* **WORK TO BE COMPLETED**: All of the records below must be reproduced exactly, minus any pictures.

(Dataset entries)
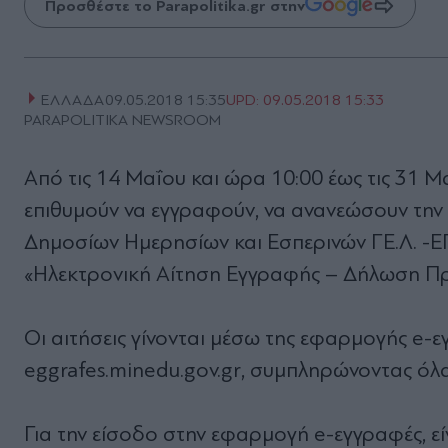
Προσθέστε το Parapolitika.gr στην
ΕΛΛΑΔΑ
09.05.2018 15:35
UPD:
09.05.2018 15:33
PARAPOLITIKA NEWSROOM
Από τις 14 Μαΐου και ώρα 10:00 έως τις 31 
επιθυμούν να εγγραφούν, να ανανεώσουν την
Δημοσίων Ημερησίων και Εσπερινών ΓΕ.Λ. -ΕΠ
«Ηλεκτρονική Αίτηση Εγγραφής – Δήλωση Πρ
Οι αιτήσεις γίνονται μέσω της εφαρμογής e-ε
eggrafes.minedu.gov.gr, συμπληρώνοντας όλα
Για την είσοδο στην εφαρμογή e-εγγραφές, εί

* **EXERCISE OUTPUT**:
Προσθέστε το Parapolitika.gr στην
ΕΛΛΑΔΑ
09.05.2018 15:35
UPD:
09.05.2018 15:33
PARAPOLITIKA NEWSROOM
Από τις 14 Μαΐου και ώρα 10:00 έως τις 31 
επιθυμούν να εγγραφούν, να ανανεώσουν την
Δημοσίων Ημερησίων και Εσπερινών ΓΕ.Λ. -ΕΠ
«Ηλεκτρονική Αίτηση Εγγραφής – Δήλωση Πρ
Οι αιτήσεις γίνονται μέσω της εφαρμογής e-ε
eggrafes.minedu.gov.gr, συμπληρώνοντας όλα
Για την είσοδο στην εφαρμογή e-εγγραφές, εί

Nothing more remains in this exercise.